La administración actual interpreta estas señales como “ruido” temporal, atribuible a correcciones puntuales y estacionalidad. Sin embargo, lo que las cifras sugieren es otra cosa: la desaceleración inflacionaria no descansa sobre mejoras productivas ni sobre un shock de oferta, sino sobre la demanda comprimida. Cuando la demanda no puede ajustarse más -porque está al límite biológico y social- los precios retoman su dinámica previa.

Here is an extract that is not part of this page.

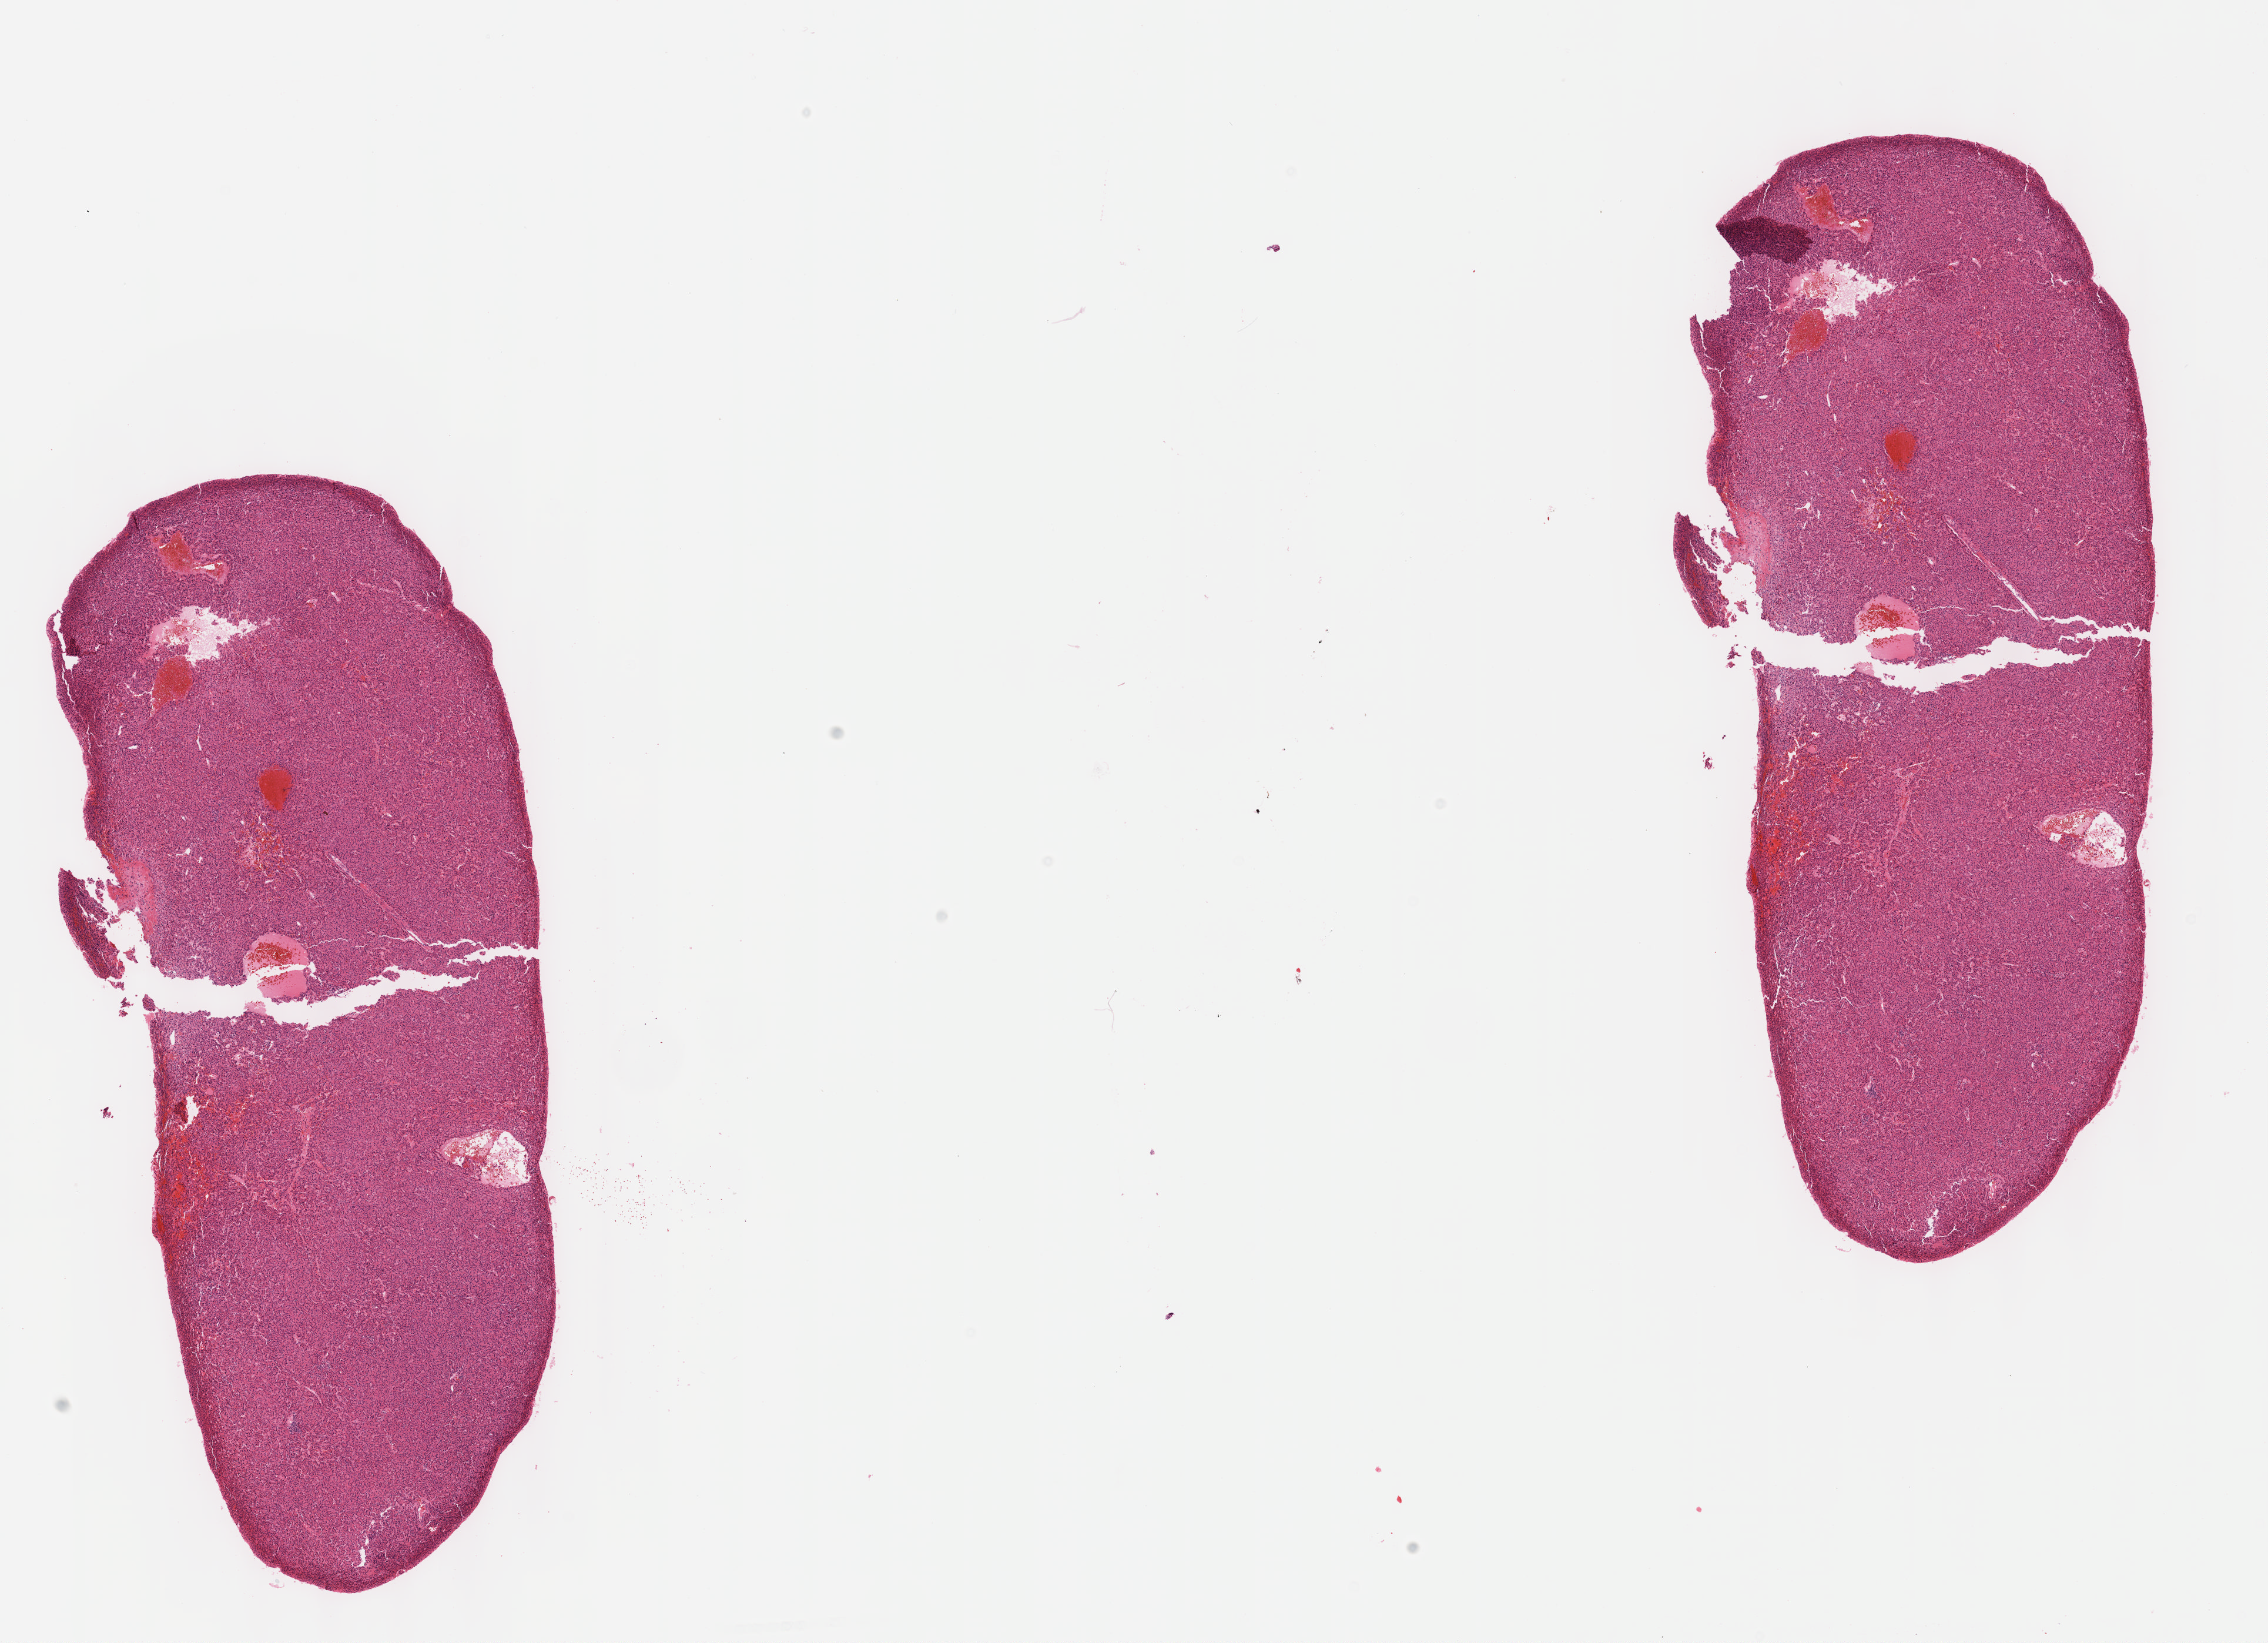
Digitized H&E-stained tissue section (whole slide) — shown as a low-resolution overview of the whole scanned area (about 15.6 x 11.3 mm, acquisition: 40x scan); formalin-fixed paraffin-embedded (FFPE) diagnostic section; liver, primary tumour sample. Female, age 49 years at initial diagnosis. Histologic grade: G1 (well differentiated).
Histologic diagnosis: Hepatocellular carcinoma, NOS. AJCC pathologic stage: I (7th edition). TNM: T1 N0 M0.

El punto político es evidente: si el salario fue la base del ancla y el salario ya no puede bajar, el ancla empieza a perder eficacia.

 

En los pasillos del poder, esta tensión se percibe con nitidez. Los operadores económicos admiten en voz baja que el escenario 2026 no tendrá la comodidad estadística del primer año del programa. Sin la “licuadora” inicial, la inflación reprimida podría requerir nuevas rondas de corrección. Y cada corrección exige lo que hoy escasea: paciencia social, ingresos que resistan y gobernabilidad para administrar costos.

 

El experimento económico del gobierno apostó a una verdad incómoda y brutal: usar el salario como variable de ajuste no solo era más rápido que ordenar la macroestructura, sino también políticamente más viable en un país acostumbrado a sobrevivir a golpes de crisis. Pero incluso las estrategias más audaces tienen su frontera. Cuando los bolsillos no dan más, la macro deja de ser un debate técnico y se convierte en un conflicto moral y político.

 

La moneda de cambio fue el salario. Y ahora, como en toda jugada de alto riesgo, llega el momento en que el tablero empieza a pedir resultados que no se compran con épica: se compran con ingresos reales y con la capacidad de que la sociedad sienta que el sacrificio —siempre el sacrificio— tiene un sentido. Hoy, esa garantía está lejos.

 

El salario mínimo argentino cayó a 225 dólares y es el más bajo de toda Hispanoamérica.

 

 

La inflación muestra signos de aceleración por tarifas, combustibles y alimentos, marcando el desgaste del ancla salarial.